If it was true, it was good news. If it wasn’t, Henderson probably needed them. If it was a trap, Henderson would need them even more.
She reached out decisively, and the locks clicked open. Taking a deep breath, her gaze met his.
“We can call in tomorrow morning,” he said. “There’s a train station in the next town. Risky, but quick.”
She nodded, her hair swinging forward. The butt of a gun dug into Del’s side as he stretched muscles gone a little stiff from so long in the car.
“If this is true…”
“If it’s true, Rowan, you brought down Sigma. Congratulations. Now open the damn briefcase. The suspense is killing me.”
“I love you too,” she said, opening the briefcase with one swift, decisive movement and stared at the inside.
I don’t think I’ll ever be able to tell you how much I adore you, angel. If this is true and we go back, I’ll keep you safe. “Well?” he finally asked.

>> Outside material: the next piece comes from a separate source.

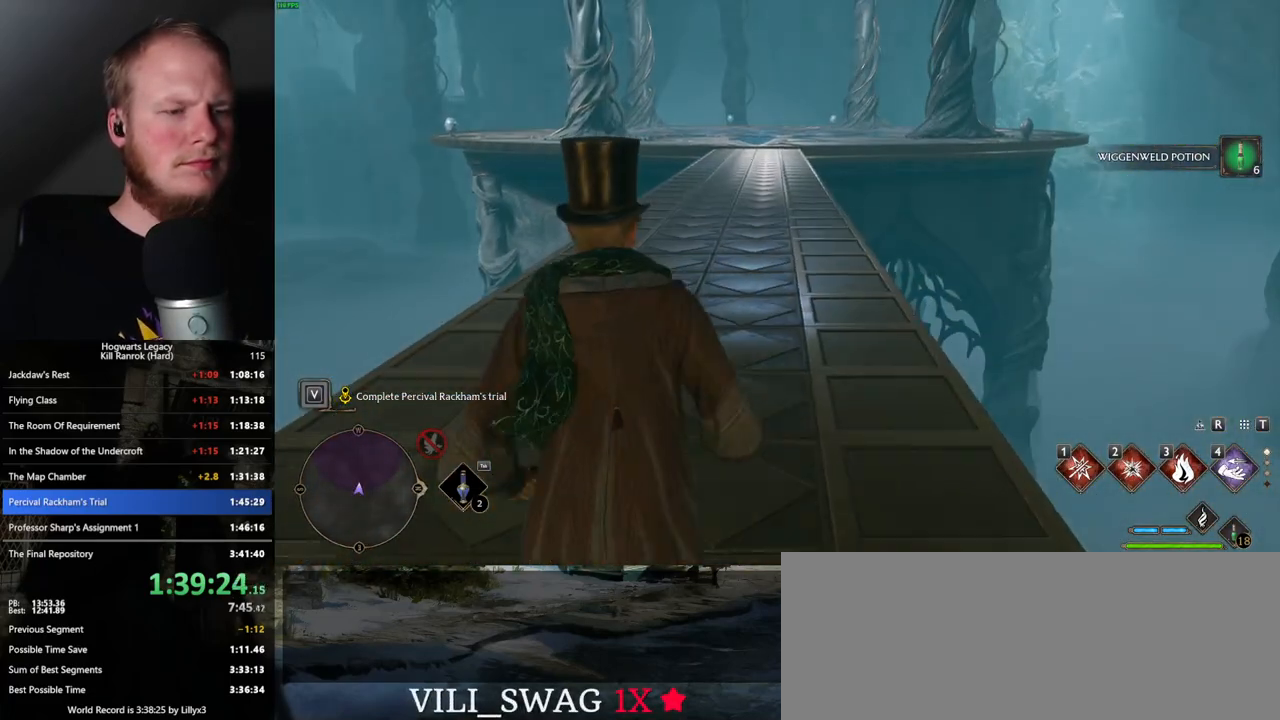
{"keys": ["w"], "mouse": [], "events": []}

She nodded. “We’re going back. Henderson’s going to need us.” Her chin lifted decisively, and he thought she could probably stop his heart if she ever looked at him the way she was examining whatever was in the briefcase. She reached down and pulled out a sheaf of papers, flipping through them and collating them swiftly with a single glance. She set aside two videotapes, flipped through more papers. Her eyebrows rose.
He waited.
When she spoke again, it was in a clear, firm voice that made his heart triphammer inside his ribs. “Transcripts from closed Congressional hearings, admittance papers for Anton, workups on jobs they suspect were done by Zed-wiped psions taken by the private sector…” Her gaze swung up, met his. She looked dazed. “If Sigma’s destroyed there’s no reason to stay away.”
“I guess not.” He settled himself in the chair, watching her closely.
“I want to go home,” she finished. Her eyes glittered with unshed tears, and high hectic color stood out in her cheeks. She was so goddamn beautiful it actually hurt to look at her, all the way through his chest and lower, too.
Justin Delgado gathered himself. “Great. We’ll catch the train in the morning. Give me a look at what’s in there, angel. I love you too.”